- **Work item**
Show every line in the records below that contains the word "https".

- **Records shown**

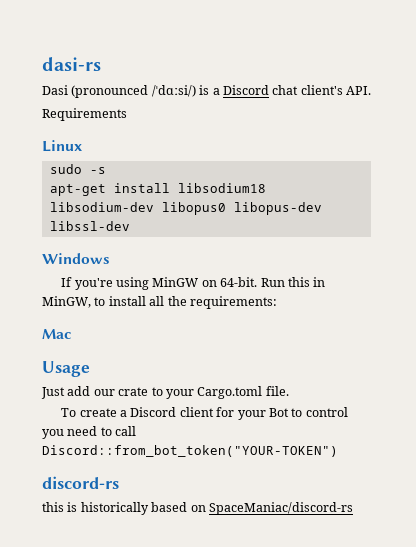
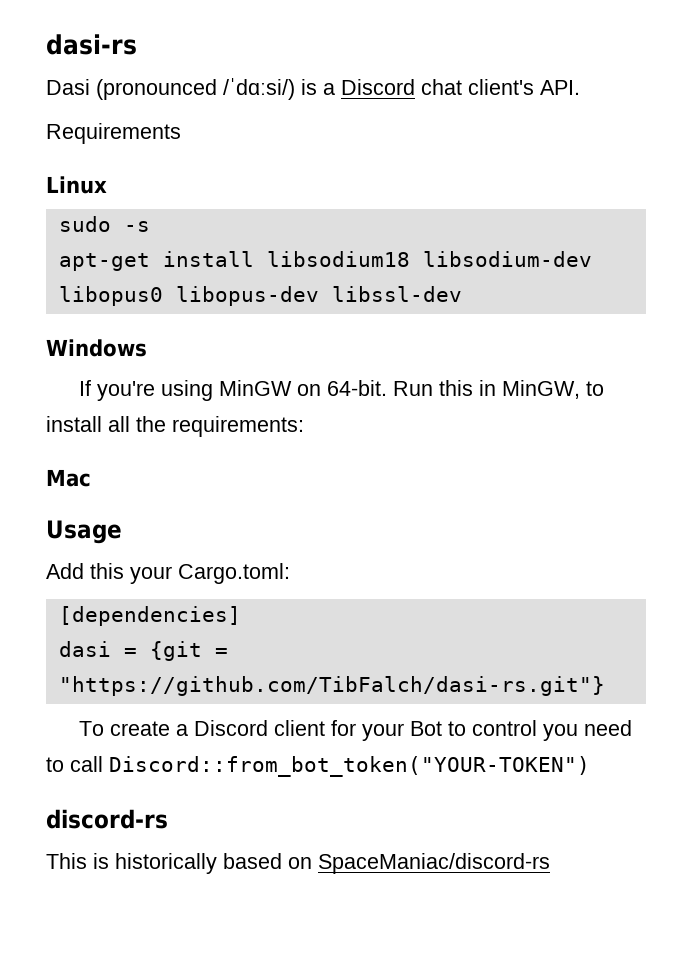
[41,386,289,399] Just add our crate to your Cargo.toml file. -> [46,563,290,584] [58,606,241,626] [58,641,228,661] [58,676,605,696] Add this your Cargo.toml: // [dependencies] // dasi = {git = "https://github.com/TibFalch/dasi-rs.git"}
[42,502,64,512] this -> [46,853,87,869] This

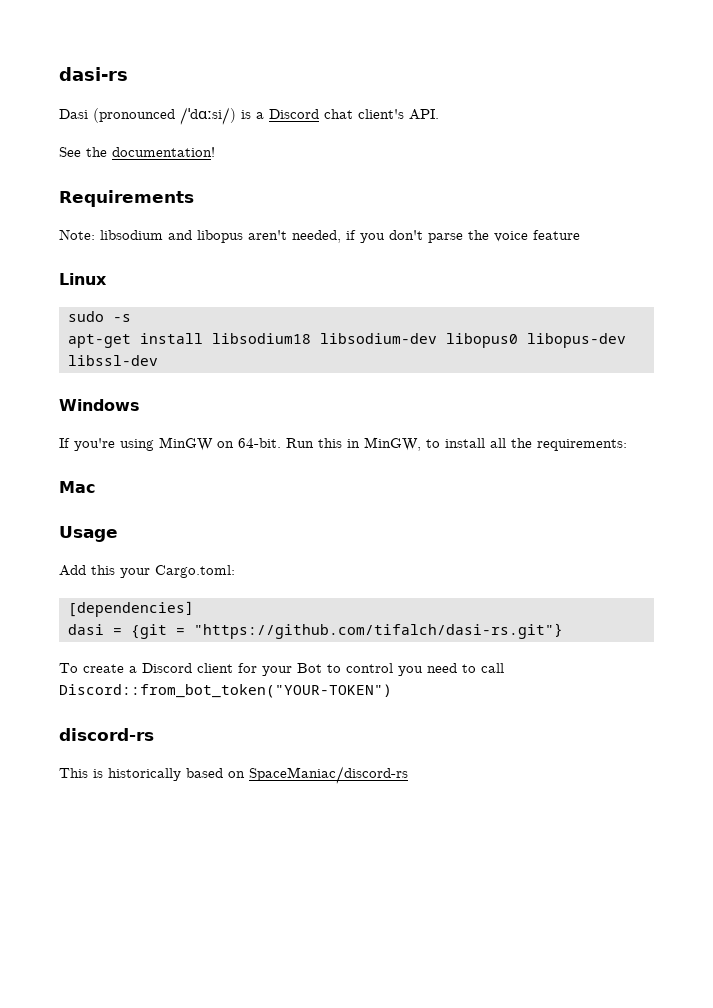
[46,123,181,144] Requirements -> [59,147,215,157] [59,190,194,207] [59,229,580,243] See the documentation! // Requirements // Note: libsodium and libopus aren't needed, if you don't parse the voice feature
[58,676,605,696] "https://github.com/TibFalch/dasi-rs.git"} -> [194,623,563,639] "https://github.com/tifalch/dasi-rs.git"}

==

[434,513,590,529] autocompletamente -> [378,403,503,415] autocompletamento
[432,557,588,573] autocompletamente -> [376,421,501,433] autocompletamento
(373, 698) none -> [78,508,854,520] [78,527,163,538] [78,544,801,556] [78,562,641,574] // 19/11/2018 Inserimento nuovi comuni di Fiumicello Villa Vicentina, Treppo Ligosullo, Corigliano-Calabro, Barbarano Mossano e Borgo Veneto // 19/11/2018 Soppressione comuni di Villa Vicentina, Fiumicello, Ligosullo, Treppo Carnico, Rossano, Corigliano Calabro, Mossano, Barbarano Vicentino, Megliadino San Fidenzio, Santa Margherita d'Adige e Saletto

- **Solution to this exercise**
[41,386,289,399] Just add our crate to your Cargo.toml file. -> [46,563,290,584] [58,606,241,626] [58,641,228,661] [58,676,605,696] Add this your Cargo.toml: // [dependencies] // dasi = {git = "https://github.com/TibFalch/dasi-rs.git"}
[58,676,605,696] "https://github.com/TibFalch/dasi-rs.git"} -> [194,623,563,639] "https://github.com/tifalch/dasi-rs.git"}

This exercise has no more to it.